Privacy Policy

The only information outsidevoice® has about you as a reader is information you choose to share either through an email or potential survey. Please note we do collect statistics on site activity.

By the numbers: Stat Logs
I’m no web-genius, but I will use site statistics logs for things like figuring out what is really content is interesting to you, what you don’t like, and where on this planet most of the readers might live. No one except the outsidevoice® team and their pets will ever see this.

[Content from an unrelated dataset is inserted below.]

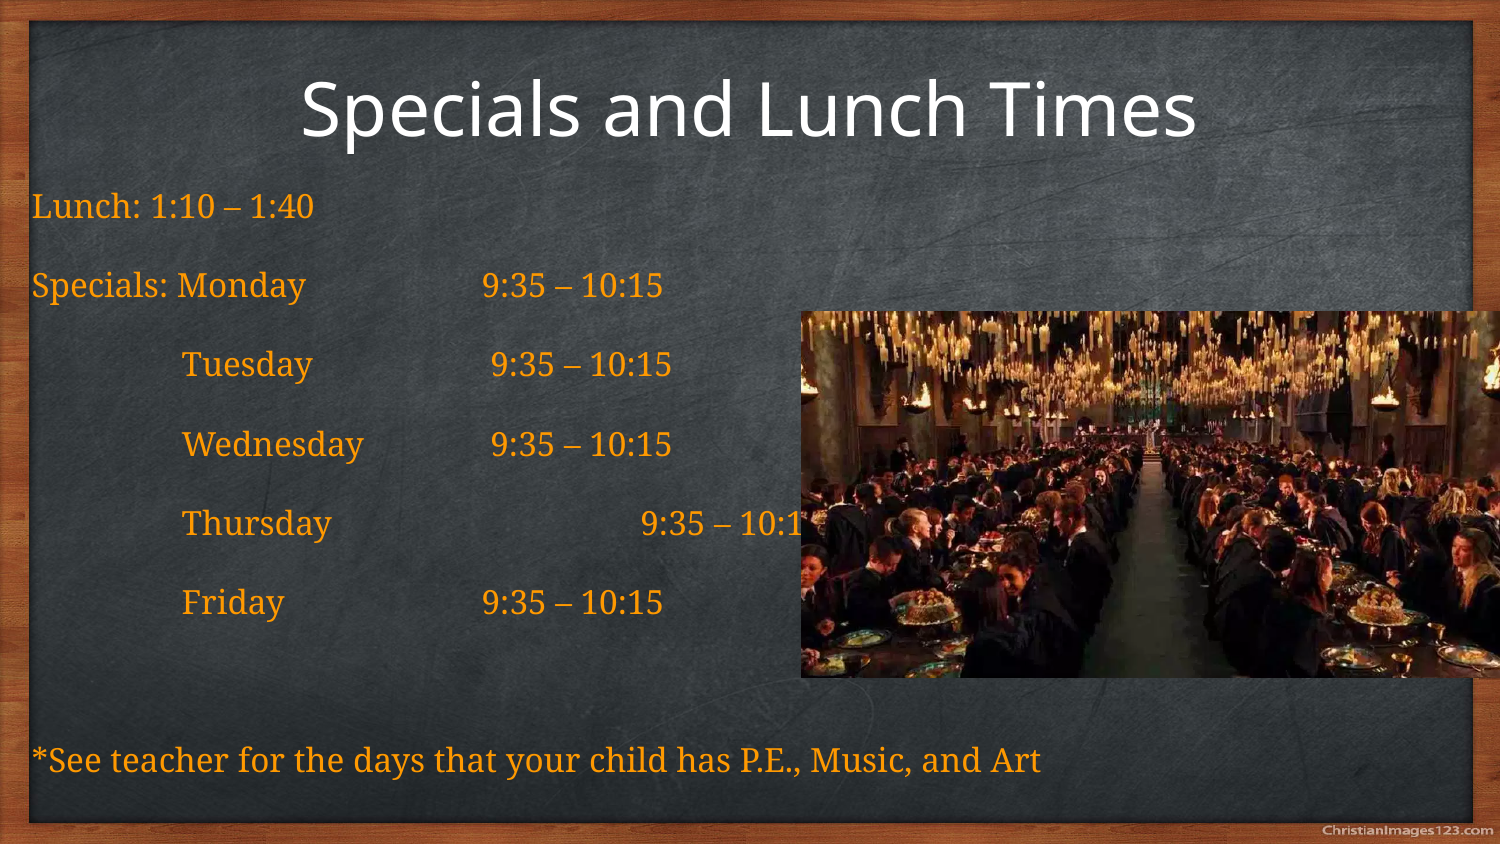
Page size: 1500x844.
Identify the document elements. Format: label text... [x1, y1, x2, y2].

Cookies. Not the bakery kind.
I don’t put cookies on your computer or read the cookies that are already there. I do, however, love chocolate chip, oatmeal raisin and sugar cookies. That aside, you should know that some of the advertisers may use cookies on the site for other reasons. This privacy policy doesn’t cover cookies used by others. Or burned oatmeal raisin cookies in your oven. That’s all you.

Advertisers. They are so pretty.
Ads get to this site through Google and other services. Those services do collect information about users’ actions (like how many times you’ve viewed an ad), but no personal information. So it may know you clicked on a box 19 times, but not because you are desperately searching for a way to replace that chandelier earring you lost.

Links. And when you click on them.
outsidevoice provides several links to sites that are not ours. Much as I’d like to believe we rule the world, there are other sites of which we have no control. If you follow a link to those other sites, you are on their turf and become subject to the privacy policy of the site you’re visiting. Now you know.

Legal disclaimer: Lawyers earning a living.
We’ll do everything we can to protect your privacy, but if The Man comes knocking with the cops, we’ll share personal information with authorities when required by law. Handcuffs are only accessories for jail and the privacy of your own bedroom.